Any other approach will eventually get you in trouble.


Do you really believe that or are you just trolling?



Of course I believe what I say.


I'm somewhat surprised, because it seems a very extreme position. It makes exactly as much sense to me as saying "always use natural keys" (ie none at all).

I didn’t want to get into a big debate because it never changes anyone’s mind, but I just thought this thread needed to have a counterpoint to what seemed to be a “use natural keys” lovefest so that new people are aware that is not a universal sentiment, and that the always use surrogate keys position is a valid approach.

To briefly state my position:
I always use surrogate primary keys for the simple reason that I have never had reason to regret that, but have regretted the use of natural keys (usually be other people) on many, many occasions when those natural keys turned out to be not so immutable or to even be unique.

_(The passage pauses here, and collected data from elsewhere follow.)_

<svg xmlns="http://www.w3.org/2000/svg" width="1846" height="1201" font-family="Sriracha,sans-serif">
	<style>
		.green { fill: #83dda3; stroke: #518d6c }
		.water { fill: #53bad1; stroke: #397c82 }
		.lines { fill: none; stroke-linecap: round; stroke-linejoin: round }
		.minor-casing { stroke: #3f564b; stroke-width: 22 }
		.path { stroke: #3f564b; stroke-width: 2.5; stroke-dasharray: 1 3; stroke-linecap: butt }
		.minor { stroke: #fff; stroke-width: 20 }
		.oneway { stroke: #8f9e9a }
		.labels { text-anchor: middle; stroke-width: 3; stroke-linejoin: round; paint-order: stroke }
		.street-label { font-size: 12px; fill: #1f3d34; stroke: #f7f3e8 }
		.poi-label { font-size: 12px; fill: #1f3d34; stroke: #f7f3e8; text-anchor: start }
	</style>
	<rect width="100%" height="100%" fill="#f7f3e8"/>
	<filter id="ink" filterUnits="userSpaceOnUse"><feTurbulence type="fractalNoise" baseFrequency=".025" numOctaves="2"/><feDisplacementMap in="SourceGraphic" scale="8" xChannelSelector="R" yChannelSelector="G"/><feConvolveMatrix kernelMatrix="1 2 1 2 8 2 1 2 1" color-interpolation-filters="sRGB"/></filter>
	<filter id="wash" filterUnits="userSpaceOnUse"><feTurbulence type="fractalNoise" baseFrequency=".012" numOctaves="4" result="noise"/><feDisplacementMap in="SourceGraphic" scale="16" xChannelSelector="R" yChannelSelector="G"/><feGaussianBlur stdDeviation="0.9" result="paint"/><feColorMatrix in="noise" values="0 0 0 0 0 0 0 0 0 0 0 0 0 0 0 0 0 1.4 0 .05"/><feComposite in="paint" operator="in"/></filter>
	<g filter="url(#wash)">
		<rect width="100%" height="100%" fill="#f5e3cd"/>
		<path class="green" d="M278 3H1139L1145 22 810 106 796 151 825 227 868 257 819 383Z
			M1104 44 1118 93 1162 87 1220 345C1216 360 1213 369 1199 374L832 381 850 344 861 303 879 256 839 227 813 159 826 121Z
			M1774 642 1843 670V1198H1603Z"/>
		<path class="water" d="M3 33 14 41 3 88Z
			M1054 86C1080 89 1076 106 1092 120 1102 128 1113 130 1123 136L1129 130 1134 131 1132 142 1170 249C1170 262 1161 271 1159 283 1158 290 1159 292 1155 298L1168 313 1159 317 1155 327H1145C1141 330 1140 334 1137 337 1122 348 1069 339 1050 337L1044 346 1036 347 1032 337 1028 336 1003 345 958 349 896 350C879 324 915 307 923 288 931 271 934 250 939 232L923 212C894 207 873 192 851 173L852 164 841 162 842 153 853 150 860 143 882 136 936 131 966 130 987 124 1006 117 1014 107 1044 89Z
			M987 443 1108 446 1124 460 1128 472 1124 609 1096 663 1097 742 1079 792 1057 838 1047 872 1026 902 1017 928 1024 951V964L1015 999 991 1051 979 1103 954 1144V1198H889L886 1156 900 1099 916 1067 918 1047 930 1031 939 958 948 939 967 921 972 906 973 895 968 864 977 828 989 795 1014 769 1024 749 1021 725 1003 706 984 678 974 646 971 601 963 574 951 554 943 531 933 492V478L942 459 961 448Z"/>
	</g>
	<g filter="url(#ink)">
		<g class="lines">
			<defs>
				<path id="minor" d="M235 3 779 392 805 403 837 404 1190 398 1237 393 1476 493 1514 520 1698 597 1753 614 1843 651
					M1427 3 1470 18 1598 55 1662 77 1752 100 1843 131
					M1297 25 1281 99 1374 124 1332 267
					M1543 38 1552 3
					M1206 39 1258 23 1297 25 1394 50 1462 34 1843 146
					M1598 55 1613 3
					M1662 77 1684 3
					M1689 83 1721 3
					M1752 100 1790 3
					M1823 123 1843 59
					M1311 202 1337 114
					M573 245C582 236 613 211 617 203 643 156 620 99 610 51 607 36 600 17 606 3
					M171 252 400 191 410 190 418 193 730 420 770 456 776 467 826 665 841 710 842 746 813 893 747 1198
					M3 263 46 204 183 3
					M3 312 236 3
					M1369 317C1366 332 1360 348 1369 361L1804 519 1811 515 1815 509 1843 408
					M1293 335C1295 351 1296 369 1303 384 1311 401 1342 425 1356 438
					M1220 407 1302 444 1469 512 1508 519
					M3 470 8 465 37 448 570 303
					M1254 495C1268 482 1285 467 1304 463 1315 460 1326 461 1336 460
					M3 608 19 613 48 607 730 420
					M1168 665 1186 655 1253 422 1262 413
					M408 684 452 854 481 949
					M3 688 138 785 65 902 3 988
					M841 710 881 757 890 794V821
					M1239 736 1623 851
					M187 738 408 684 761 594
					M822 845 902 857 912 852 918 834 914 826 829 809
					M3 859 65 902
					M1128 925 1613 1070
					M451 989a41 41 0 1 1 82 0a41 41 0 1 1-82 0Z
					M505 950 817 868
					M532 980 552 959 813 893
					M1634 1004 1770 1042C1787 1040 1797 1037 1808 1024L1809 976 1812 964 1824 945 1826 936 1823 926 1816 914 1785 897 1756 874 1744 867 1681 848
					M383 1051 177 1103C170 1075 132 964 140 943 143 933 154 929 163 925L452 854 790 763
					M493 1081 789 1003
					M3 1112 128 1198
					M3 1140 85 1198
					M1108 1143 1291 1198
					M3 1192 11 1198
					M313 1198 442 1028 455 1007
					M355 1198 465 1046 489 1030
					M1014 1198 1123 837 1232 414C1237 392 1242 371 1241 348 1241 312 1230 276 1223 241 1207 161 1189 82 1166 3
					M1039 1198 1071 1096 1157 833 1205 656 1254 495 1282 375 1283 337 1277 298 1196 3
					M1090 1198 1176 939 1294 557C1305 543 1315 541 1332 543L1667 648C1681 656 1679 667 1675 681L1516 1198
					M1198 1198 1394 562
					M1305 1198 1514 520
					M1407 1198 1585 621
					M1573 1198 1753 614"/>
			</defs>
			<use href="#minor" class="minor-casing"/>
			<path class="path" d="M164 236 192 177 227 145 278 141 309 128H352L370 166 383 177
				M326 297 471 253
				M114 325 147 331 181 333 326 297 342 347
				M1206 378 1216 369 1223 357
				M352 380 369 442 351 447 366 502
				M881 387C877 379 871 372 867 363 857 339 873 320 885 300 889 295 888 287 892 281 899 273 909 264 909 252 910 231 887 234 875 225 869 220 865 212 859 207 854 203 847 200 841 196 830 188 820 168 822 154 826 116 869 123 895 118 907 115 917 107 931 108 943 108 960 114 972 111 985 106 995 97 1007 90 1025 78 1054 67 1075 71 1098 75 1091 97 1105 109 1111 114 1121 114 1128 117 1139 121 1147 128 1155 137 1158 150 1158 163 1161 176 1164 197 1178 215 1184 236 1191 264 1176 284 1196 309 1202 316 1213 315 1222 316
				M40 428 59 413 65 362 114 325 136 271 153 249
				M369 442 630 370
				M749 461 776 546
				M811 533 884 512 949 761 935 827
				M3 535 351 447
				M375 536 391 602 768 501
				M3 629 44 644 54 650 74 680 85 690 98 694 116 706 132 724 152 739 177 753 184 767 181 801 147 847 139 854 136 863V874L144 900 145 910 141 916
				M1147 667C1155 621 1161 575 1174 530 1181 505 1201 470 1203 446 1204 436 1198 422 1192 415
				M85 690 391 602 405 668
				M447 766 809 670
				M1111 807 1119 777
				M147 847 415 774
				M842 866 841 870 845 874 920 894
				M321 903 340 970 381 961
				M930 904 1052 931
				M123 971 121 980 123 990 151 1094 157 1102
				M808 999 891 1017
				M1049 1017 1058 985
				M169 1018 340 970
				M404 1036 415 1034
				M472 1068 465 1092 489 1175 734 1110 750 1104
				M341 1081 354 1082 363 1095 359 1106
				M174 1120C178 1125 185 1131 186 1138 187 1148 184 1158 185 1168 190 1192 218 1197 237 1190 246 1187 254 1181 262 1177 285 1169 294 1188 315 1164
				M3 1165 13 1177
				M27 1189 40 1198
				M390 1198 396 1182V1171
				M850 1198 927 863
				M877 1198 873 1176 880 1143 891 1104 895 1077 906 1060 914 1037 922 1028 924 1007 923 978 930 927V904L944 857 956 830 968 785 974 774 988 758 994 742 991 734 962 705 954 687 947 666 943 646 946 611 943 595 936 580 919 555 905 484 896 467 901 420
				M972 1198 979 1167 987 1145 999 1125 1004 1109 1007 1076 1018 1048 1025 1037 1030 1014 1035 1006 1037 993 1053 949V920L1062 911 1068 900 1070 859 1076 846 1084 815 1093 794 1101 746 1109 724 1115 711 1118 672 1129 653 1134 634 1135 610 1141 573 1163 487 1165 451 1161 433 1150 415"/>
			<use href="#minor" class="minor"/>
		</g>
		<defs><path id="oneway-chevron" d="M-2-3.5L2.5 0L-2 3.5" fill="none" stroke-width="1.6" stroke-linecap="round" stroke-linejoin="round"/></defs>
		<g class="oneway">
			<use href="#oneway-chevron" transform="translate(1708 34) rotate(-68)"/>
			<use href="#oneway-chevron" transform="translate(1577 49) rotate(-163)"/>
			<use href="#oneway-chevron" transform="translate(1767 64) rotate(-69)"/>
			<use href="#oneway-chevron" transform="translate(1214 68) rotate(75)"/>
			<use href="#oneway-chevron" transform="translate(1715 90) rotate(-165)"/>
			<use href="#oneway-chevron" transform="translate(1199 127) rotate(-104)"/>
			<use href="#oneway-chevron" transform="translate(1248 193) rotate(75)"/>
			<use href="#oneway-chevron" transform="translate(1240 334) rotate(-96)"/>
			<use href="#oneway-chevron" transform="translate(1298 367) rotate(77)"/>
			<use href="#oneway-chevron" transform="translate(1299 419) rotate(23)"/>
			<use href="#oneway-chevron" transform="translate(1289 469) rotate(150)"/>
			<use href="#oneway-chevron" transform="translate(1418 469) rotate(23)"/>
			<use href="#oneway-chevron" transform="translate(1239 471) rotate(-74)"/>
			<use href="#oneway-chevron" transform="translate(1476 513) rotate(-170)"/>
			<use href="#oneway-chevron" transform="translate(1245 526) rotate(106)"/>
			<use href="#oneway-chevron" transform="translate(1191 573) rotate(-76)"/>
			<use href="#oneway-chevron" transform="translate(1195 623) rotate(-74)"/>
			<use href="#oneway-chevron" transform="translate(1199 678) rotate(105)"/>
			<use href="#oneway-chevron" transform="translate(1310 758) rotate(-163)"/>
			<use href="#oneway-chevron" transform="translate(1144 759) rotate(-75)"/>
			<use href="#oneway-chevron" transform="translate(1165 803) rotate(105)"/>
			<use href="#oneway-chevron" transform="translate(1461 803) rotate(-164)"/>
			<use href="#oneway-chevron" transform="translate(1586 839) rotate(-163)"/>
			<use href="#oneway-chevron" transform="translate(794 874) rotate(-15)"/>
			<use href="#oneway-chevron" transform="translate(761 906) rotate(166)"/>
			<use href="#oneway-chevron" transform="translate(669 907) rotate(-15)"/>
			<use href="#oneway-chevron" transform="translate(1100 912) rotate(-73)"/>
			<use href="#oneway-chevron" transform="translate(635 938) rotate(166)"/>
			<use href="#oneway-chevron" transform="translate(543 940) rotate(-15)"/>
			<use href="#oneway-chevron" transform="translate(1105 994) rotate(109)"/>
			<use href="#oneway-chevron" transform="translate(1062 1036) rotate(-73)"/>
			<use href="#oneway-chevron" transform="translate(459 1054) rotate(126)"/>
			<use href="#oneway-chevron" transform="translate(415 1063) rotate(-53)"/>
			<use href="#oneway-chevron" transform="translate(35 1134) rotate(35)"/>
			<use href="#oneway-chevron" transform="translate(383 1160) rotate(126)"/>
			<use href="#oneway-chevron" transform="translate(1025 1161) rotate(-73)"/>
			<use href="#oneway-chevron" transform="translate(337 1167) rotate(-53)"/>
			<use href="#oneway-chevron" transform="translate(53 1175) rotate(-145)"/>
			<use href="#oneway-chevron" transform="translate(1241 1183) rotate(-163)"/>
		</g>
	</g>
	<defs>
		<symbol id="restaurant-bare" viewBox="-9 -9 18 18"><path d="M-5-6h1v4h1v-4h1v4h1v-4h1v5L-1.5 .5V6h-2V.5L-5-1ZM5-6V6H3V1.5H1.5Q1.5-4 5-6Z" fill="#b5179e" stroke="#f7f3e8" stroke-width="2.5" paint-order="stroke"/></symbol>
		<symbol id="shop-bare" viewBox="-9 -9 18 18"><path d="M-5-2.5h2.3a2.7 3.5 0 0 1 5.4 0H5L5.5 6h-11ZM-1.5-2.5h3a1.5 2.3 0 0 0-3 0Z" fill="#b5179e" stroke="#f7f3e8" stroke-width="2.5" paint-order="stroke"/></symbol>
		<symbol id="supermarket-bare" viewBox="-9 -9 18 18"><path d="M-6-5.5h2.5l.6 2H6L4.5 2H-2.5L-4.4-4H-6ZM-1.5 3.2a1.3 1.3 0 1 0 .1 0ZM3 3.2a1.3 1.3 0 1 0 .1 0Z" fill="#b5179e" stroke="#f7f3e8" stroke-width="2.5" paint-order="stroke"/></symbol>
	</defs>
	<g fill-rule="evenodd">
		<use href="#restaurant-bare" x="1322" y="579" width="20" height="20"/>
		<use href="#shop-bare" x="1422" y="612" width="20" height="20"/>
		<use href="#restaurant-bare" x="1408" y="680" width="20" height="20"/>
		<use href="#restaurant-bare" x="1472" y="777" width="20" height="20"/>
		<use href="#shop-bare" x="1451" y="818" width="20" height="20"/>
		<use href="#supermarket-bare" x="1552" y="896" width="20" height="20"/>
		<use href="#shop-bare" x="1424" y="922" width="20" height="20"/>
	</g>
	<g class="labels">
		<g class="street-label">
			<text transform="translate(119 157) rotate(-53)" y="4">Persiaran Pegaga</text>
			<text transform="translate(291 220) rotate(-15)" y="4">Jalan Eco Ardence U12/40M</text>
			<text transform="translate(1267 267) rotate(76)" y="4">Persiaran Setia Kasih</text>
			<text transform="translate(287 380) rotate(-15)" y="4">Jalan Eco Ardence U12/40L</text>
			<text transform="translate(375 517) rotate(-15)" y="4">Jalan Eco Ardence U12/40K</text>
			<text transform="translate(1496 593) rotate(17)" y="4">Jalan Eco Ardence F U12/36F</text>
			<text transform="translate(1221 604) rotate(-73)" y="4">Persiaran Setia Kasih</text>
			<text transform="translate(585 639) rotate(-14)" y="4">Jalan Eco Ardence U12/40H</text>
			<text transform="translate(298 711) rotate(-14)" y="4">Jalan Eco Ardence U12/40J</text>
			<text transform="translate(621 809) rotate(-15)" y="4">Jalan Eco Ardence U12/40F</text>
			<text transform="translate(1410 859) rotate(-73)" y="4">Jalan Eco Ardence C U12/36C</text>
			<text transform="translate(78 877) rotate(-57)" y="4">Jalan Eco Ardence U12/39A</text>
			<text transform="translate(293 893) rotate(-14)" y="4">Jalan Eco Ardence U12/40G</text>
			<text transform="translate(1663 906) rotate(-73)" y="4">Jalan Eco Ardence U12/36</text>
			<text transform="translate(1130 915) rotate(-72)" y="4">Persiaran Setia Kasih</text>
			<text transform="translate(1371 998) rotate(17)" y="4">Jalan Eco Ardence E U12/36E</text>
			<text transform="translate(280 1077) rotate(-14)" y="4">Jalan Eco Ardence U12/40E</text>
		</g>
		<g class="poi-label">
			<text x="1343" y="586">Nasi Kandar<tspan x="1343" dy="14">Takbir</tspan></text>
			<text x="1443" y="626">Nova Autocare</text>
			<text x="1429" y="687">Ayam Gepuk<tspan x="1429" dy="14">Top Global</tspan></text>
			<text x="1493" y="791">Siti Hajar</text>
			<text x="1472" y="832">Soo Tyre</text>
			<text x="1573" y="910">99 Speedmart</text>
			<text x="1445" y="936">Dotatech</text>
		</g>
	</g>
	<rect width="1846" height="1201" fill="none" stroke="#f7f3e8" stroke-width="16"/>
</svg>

I will stick to my own position, which is to use a surrogate key when it it not sensible to use a natural key, use a natural key when it is not sensible to use a surrogate key, and where each will work use whichever will work better. I've been badly bitten by a design (not mine - I just had to clear up the mess when the system fell in a heap) that used surrogate keys for everything, and equally badly bitten by a design (again not mine, I just ended up doing cleanup) that used natural keys for everything (someone used an 800 byte collection of columns as the clustering key for one table, as well as as a forign key in several tables referncing that one). In my experience it has often been useful to use a natural key than not, but not anything like 100% of the time.